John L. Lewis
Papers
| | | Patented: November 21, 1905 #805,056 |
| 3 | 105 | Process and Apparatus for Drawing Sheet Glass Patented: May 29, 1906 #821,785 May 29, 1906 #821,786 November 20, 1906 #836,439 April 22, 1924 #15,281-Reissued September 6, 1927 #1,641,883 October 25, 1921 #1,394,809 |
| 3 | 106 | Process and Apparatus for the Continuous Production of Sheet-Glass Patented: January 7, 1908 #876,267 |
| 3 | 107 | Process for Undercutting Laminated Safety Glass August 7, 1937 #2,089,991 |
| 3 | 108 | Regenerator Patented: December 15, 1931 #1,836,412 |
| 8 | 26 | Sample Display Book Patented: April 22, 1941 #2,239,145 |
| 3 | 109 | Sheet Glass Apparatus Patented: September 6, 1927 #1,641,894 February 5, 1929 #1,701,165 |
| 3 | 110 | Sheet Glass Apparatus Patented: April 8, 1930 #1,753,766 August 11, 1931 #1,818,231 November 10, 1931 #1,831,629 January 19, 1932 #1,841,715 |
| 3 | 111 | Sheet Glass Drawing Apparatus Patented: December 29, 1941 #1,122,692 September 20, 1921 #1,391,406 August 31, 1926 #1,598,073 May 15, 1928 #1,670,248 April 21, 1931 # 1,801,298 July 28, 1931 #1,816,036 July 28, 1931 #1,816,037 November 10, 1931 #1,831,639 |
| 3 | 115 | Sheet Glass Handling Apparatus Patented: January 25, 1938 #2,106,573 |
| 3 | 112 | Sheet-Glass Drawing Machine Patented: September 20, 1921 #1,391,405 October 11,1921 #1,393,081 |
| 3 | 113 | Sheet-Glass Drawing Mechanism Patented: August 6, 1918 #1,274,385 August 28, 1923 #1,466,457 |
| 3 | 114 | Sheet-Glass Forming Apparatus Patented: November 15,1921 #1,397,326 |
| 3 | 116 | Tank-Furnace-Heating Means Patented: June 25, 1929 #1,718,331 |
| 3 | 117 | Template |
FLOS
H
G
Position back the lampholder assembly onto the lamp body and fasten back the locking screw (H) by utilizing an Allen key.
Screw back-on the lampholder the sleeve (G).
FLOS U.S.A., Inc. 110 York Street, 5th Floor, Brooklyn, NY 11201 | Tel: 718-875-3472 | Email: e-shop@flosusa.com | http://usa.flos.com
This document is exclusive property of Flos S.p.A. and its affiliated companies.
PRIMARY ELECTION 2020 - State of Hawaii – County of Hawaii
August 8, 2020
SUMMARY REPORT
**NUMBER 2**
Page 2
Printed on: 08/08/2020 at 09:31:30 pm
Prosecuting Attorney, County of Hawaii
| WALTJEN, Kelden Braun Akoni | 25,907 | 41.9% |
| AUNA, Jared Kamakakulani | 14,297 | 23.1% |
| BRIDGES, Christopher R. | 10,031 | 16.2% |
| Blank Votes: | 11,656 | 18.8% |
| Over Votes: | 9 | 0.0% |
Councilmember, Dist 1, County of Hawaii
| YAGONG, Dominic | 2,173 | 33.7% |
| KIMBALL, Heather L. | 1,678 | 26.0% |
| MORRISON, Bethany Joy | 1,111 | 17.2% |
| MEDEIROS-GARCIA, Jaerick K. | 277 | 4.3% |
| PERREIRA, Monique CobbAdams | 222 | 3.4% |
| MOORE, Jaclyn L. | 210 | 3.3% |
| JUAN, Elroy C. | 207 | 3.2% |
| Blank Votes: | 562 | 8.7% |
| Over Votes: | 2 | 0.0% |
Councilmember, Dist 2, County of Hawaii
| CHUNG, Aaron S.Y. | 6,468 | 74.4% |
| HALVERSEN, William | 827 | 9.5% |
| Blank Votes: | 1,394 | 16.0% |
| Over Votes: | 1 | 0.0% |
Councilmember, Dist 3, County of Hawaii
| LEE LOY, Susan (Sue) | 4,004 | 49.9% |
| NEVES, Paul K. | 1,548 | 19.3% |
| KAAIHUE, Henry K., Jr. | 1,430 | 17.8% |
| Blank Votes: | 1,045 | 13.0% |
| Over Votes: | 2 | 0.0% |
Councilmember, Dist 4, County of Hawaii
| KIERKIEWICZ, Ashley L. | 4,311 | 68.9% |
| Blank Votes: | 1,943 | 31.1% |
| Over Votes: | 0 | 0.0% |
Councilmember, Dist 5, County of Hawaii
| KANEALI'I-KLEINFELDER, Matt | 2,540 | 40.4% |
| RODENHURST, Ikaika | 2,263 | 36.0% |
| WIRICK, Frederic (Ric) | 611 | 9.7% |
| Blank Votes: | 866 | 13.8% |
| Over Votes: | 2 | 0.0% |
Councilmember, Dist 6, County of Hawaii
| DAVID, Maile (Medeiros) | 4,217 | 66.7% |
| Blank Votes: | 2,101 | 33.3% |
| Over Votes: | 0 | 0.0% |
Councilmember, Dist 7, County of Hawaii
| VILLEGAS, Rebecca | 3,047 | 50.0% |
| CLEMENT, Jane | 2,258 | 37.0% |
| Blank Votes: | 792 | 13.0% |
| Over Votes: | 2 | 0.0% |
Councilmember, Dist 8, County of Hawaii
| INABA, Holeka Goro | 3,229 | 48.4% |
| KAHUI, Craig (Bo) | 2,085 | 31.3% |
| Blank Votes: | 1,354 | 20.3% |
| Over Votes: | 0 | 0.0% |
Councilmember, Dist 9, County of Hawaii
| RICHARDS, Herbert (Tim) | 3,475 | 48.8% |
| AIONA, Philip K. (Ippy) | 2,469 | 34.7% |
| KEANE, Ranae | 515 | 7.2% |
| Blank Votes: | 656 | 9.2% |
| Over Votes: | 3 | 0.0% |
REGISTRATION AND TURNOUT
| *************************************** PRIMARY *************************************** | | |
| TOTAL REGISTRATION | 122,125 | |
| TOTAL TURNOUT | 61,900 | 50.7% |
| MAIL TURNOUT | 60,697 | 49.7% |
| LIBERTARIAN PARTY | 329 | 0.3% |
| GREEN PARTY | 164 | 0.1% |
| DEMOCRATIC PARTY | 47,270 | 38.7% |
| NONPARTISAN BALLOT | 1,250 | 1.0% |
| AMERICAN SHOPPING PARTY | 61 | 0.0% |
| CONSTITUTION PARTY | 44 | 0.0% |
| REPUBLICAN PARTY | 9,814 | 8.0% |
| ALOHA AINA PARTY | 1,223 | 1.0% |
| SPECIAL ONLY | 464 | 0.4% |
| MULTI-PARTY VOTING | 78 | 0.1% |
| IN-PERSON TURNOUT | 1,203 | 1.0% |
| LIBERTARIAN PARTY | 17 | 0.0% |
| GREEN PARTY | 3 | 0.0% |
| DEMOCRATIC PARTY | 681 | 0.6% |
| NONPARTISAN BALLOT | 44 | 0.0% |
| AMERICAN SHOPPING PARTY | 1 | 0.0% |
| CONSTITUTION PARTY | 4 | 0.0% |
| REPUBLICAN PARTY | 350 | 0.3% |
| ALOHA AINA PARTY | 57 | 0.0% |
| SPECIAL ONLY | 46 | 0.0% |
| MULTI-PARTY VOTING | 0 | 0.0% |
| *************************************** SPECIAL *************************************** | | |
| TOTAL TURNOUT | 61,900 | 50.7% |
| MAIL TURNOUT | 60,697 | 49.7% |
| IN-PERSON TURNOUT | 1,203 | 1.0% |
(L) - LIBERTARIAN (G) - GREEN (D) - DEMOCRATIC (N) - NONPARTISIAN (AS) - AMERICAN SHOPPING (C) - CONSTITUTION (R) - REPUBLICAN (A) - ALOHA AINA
..........
## Your goal
What is needed here is the full listing, restated word for word.

## The answer
John L. Lewis
Papers
| | | Patented: November 21, 1905 #805,056 |
| 3 | 105 | Process and Apparatus for Drawing Sheet Glass Patented: May 29, 1906 #821,785 May 29, 1906 #821,786 November 20, 1906 #836,439 April 22, 1924 #15,281-Reissued September 6, 1927 #1,641,883 October 25, 1921 #1,394,809 |
| 3 | 106 | Process and Apparatus for the Continuous Production of Sheet-Glass Patented: January 7, 1908 #876,267 |
| 3 | 107 | Process for Undercutting Laminated Safety Glass August 7, 1937 #2,089,991 |
| 3 | 108 | Regenerator Patented: December 15, 1931 #1,836,412 |
| 8 | 26 | Sample Display Book Patented: April 22, 1941 #2,239,145 |
| 3 | 109 | Sheet Glass Apparatus Patented: September 6, 1927 #1,641,894 February 5, 1929 #1,701,165 |
| 3 | 110 | Sheet Glass Apparatus Patented: April 8, 1930 #1,753,766 August 11, 1931 #1,818,231 November 10, 1931 #1,831,629 January 19, 1932 #1,841,715 |
| 3 | 111 | Sheet Glass Drawing Apparatus Patented: December 29, 1941 #1,122,692 September 20, 1921 #1,391,406 August 31, 1926 #1,598,073 May 15, 1928 #1,670,248 April 21, 1931 # 1,801,298 July 28, 1931 #1,816,036 July 28, 1931 #1,816,037 November 10, 1931 #1,831,639 |
| 3 | 115 | Sheet Glass Handling Apparatus Patented: January 25, 1938 #2,106,573 |
| 3 | 112 | Sheet-Glass Drawing Machine Patented: September 20, 1921 #1,391,405 October 11,1921 #1,393,081 |
| 3 | 113 | Sheet-Glass Drawing Mechanism Patented: August 6, 1918 #1,274,385 August 28, 1923 #1,466,457 |
| 3 | 114 | Sheet-Glass Forming Apparatus Patented: November 15,1921 #1,397,326 |
| 3 | 116 | Tank-Furnace-Heating Means Patented: June 25, 1929 #1,718,331 |
| 3 | 117 | Template |
FLOS
H
G
Position back the lampholder assembly onto the lamp body and fasten back the locking screw (H) by utilizing an Allen key.
Screw back-on the lampholder the sleeve (G).
FLOS U.S.A., Inc. 110 York Street, 5th Floor, Brooklyn, NY 11201 | Tel: 718-875-3472 | Email: e-shop@flosusa.com | http://usa.flos.com
This document is exclusive property of Flos S.p.A. and its affiliated companies.
PRIMARY ELECTION 2020 - State of Hawaii – County of Hawaii
August 8, 2020
SUMMARY REPORT
**NUMBER 2**
Page 2
Printed on: 08/08/2020 at 09:31:30 pm
Prosecuting Attorney, County of Hawaii
| WALTJEN, Kelden Braun Akoni | 25,907 | 41.9% |
| AUNA, Jared Kamakakulani | 14,297 | 23.1% |
| BRIDGES, Christopher R. | 10,031 | 16.2% |
| Blank Votes: | 11,656 | 18.8% |
| Over Votes: | 9 | 0.0% |
Councilmember, Dist 1, County of Hawaii
| YAGONG, Dominic | 2,173 | 33.7% |
| KIMBALL, Heather L. | 1,678 | 26.0% |
| MORRISON, Bethany Joy | 1,111 | 17.2% |
| MEDEIROS-GARCIA, Jaerick K. | 277 | 4.3% |
| PERREIRA, Monique CobbAdams | 222 | 3.4% |
| MOORE, Jaclyn L. | 210 | 3.3% |
| JUAN, Elroy C. | 207 | 3.2% |
| Blank Votes: | 562 | 8.7% |
| Over Votes: | 2 | 0.0% |
Councilmember, Dist 2, County of Hawaii
| CHUNG, Aaron S.Y. | 6,468 | 74.4% |
| HALVERSEN, William | 827 | 9.5% |
| Blank Votes: | 1,394 | 16.0% |
| Over Votes: | 1 | 0.0% |
Councilmember, Dist 3, County of Hawaii
| LEE LOY, Susan (Sue) | 4,004 | 49.9% |
| NEVES, Paul K. | 1,548 | 19.3% |
| KAAIHUE, Henry K., Jr. | 1,430 | 17.8% |
| Blank Votes: | 1,045 | 13.0% |
| Over Votes: | 2 | 0.0% |
Councilmember, Dist 4, County of Hawaii
| KIERKIEWICZ, Ashley L. | 4,311 | 68.9% |
| Blank Votes: | 1,943 | 31.1% |
| Over Votes: | 0 | 0.0% |
Councilmember, Dist 5, County of Hawaii
| KANEALI'I-KLEINFELDER, Matt | 2,540 | 40.4% |
| RODENHURST, Ikaika | 2,263 | 36.0% |
| WIRICK, Frederic (Ric) | 611 | 9.7% |
| Blank Votes: | 866 | 13.8% |
| Over Votes: | 2 | 0.0% |
Councilmember, Dist 6, County of Hawaii
| DAVID, Maile (Medeiros) | 4,217 | 66.7% |
| Blank Votes: | 2,101 | 33.3% |
| Over Votes: | 0 | 0.0% |
Councilmember, Dist 7, County of Hawaii
| VILLEGAS, Rebecca | 3,047 | 50.0% |
| CLEMENT, Jane | 2,258 | 37.0% |
| Blank Votes: | 792 | 13.0% |
| Over Votes: | 2 | 0.0% |
Councilmember, Dist 8, County of Hawaii
| INABA, Holeka Goro | 3,229 | 48.4% |
| KAHUI, Craig (Bo) | 2,085 | 31.3% |
| Blank Votes: | 1,354 | 20.3% |
| Over Votes: | 0 | 0.0% |
Councilmember, Dist 9, County of Hawaii
| RICHARDS, Herbert (Tim) | 3,475 | 48.8% |
| AIONA, Philip K. (Ippy) | 2,469 | 34.7% |
| KEANE, Ranae | 515 | 7.2% |
| Blank Votes: | 656 | 9.2% |
| Over Votes: | 3 | 0.0% |
REGISTRATION AND TURNOUT
| *************************************** PRIMARY *************************************** | | |
| TOTAL REGISTRATION | 122,125 | |
| TOTAL TURNOUT | 61,900 | 50.7% |
| MAIL TURNOUT | 60,697 | 49.7% |
| LIBERTARIAN PARTY | 329 | 0.3% |
| GREEN PARTY | 164 | 0.1% |
| DEMOCRATIC PARTY | 47,270 | 38.7% |
| NONPARTISAN BALLOT | 1,250 | 1.0% |
| AMERICAN SHOPPING PARTY | 61 | 0.0% |
| CONSTITUTION PARTY | 44 | 0.0% |
| REPUBLICAN PARTY | 9,814 | 8.0% |
| ALOHA AINA PARTY | 1,223 | 1.0% |
| SPECIAL ONLY | 464 | 0.4% |
| MULTI-PARTY VOTING | 78 | 0.1% |
| IN-PERSON TURNOUT | 1,203 | 1.0% |
| LIBERTARIAN PARTY | 17 | 0.0% |
| GREEN PARTY | 3 | 0.0% |
| DEMOCRATIC PARTY | 681 | 0.6% |
| NONPARTISAN BALLOT | 44 | 0.0% |
| AMERICAN SHOPPING PARTY | 1 | 0.0% |
| CONSTITUTION PARTY | 4 | 0.0% |
| REPUBLICAN PARTY | 350 | 0.3% |
| ALOHA AINA PARTY | 57 | 0.0% |
| SPECIAL ONLY | 46 | 0.0% |
| MULTI-PARTY VOTING | 0 | 0.0% |
| *************************************** SPECIAL *************************************** | | |
| TOTAL TURNOUT | 61,900 | 50.7% |
| MAIL TURNOUT | 60,697 | 49.7% |
| IN-PERSON TURNOUT | 1,203 | 1.0% |
(L) - LIBERTARIAN (G) - GREEN (D) - DEMOCRATIC (N) - NONPARTISIAN (AS) - AMERICAN SHOPPING (C) - CONSTITUTION (R) - REPUBLICAN (A) - ALOHA AINA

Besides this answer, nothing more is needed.